→ Source passage
******
I(X15^2) is the least significant variable in Y1 model. Also, X10 shows non-linearity with Y2. Fit a linear model on Y1 vs remaining variables but remove the less significant variables Fit a linear model on Y2 vs remaining variables but introduce non-linear term(s) as per your observation above

Model for Y1: Multiple R-squared and Adjusted R-squared stayed the same. And by removing a less significant variable, F-statistic improved but not by much to 4349. X3 and X8 are the remaining less significant variables in the model.

Model for Y2: Multiple R-squared and Adjusted R-squared improved as expected to 0.8058 and 0.8055. And by adding a new variable, F-statistic drops but not by much to 2762, and all the remaining variables are highly significant.

X3 is the least significant variable in Y1 model. Also, X16 shows non-linearity with Y2. Fit a linear model on Y1 vs remaining variables but remove the less significant variables Fit a linear model on Y2 vs remaining variables but introduce non-linear term(s) as per your observation above

Model for Y1: Multiple R-squared drops slightly but Adjusted R-squared stayed the same. And by removing a less significant variable, F-statistic improved but not by much to 4710, and all the remaining variables are highly significant.
******
→ Dataset records
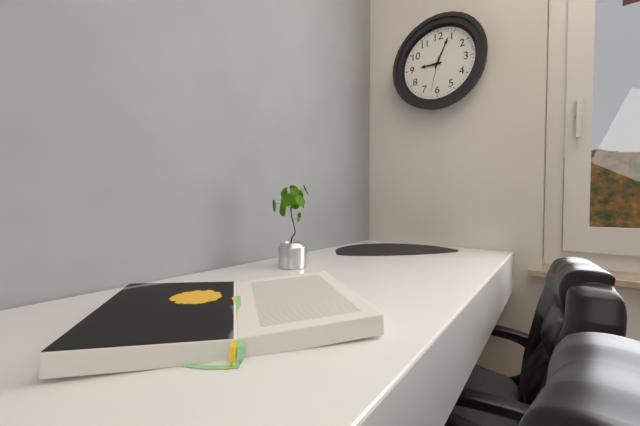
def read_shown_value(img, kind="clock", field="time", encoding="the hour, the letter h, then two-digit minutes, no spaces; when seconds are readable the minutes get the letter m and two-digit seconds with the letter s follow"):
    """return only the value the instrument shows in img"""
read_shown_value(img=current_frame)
9h04
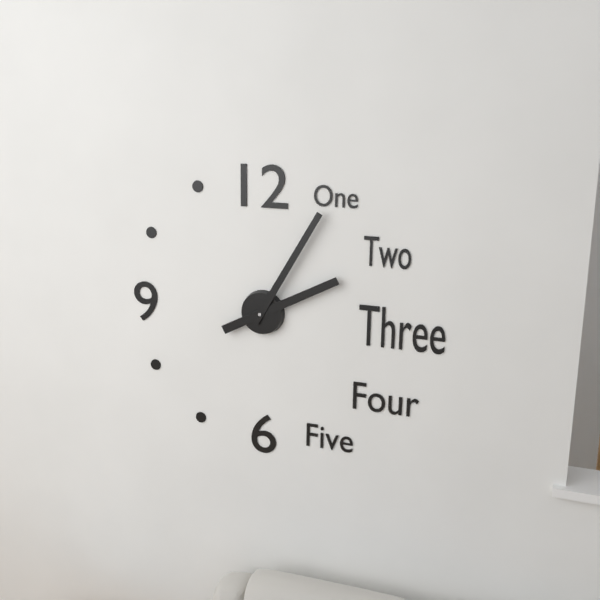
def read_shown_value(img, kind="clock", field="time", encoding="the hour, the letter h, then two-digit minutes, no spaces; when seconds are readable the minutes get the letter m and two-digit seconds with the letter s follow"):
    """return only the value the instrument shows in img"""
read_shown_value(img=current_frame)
2h05
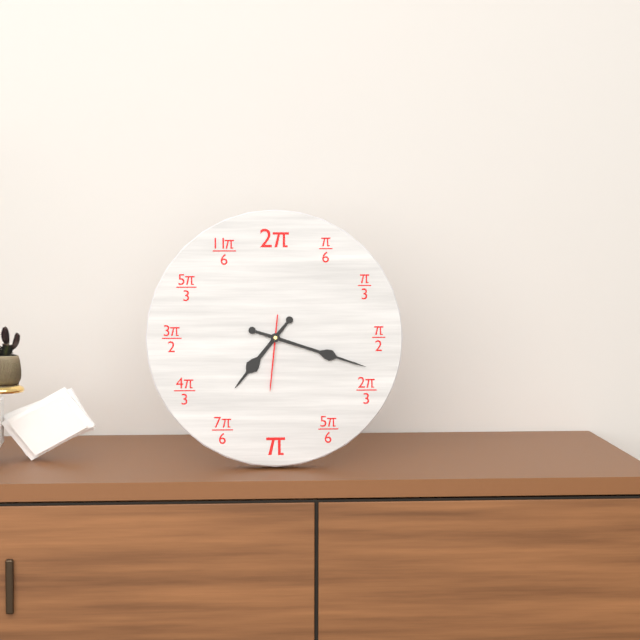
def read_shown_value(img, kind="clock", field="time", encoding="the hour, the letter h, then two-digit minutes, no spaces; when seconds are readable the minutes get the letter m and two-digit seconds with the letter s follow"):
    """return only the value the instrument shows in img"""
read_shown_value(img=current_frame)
7h18m31s
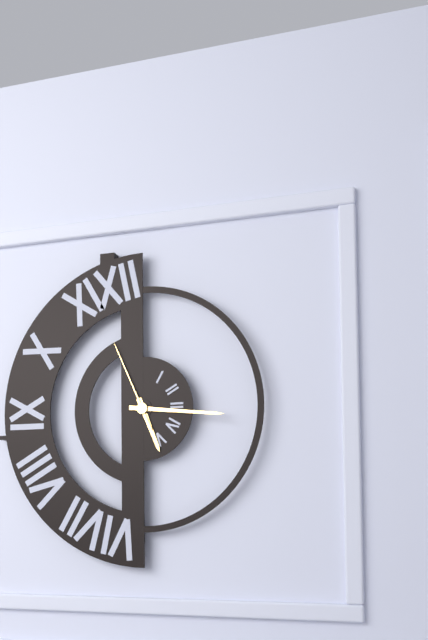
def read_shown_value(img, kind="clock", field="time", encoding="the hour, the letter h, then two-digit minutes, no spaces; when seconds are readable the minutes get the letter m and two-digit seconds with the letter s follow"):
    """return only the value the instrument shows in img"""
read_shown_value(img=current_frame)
5h16m56s
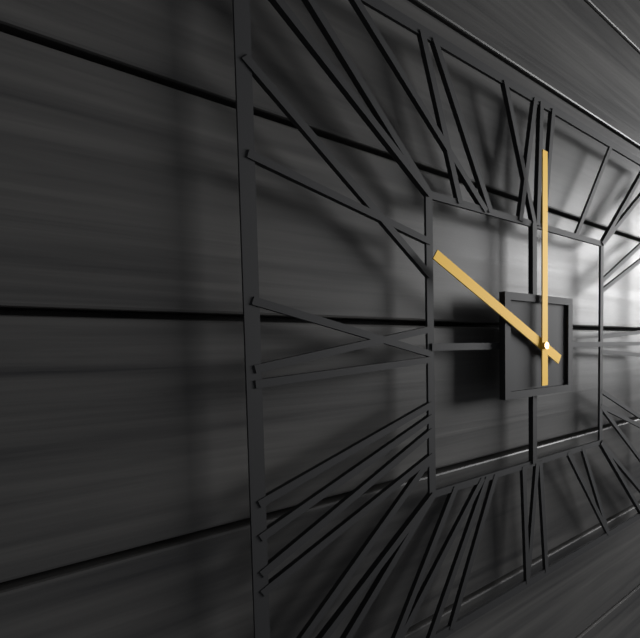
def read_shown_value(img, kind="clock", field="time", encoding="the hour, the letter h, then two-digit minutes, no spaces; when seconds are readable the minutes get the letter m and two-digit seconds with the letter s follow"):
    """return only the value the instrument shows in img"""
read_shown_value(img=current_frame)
10h00
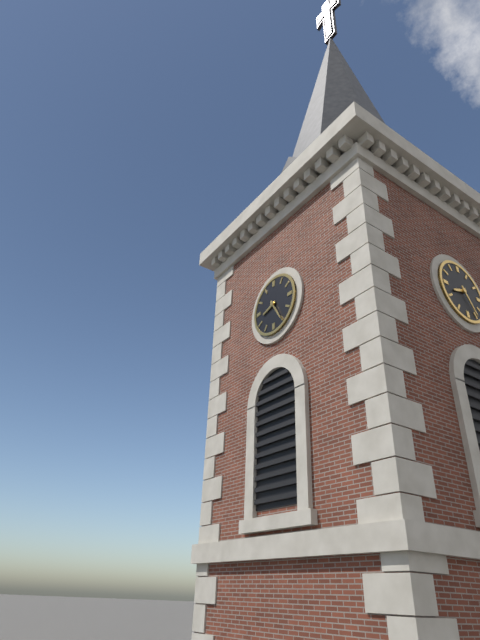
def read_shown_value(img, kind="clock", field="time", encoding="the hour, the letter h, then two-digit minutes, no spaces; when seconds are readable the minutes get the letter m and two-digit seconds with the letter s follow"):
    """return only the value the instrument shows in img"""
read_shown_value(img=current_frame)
******
→ Directions
(A) Using the model-fitting passage, mark each statement below yes or no and quote the words from the passage that decide it.
(i) After a less significant variable is removed from the Y1 model, the F-statistic rises to 4349.
(ii) Adding a new variable to the Y2 model raises the F-statistic.
(iii) X16 shows non-linearity with Y1.
(B) Translate this sentence from the model-fitting passage into Spanish: "Model for Y2: Multiple R-squared and Adjusted R-squared improved as expected to 0.8058 and 0.8055."
(C) Reproduce the model-fitting passage word for word, from "I(X15^2) is the" up to and including "in the model.".

→ Answers in order
(A)
(i) Yes: "F-statistic improved but not by much to 4349."
(ii) No: "F-statistic drops but not by much to 2762"
(iii) No: "X16 shows non-linearity with Y2."

(B) Modelo para Y2: el R cuadrado múltiple y el R cuadrado ajustado mejoraron, como se esperaba, a 0.8058 y 0.8055.

(C)
I(X15^2) is the least significant variable in Y1 model. Also, X10 shows non-linearity with Y2. Fit a linear model on Y1 vs remaining variables but remove the less significant variables Fit a linear model on Y2 vs remaining variables but introduce non-linear term(s) as per your observation above

Model for Y1: Multiple R-squared and Adjusted R-squared stayed the same. And by removing a less significant variable, F-statistic improved but not by much to 4349. X3 and X8 are the remaining less significant variables in the model.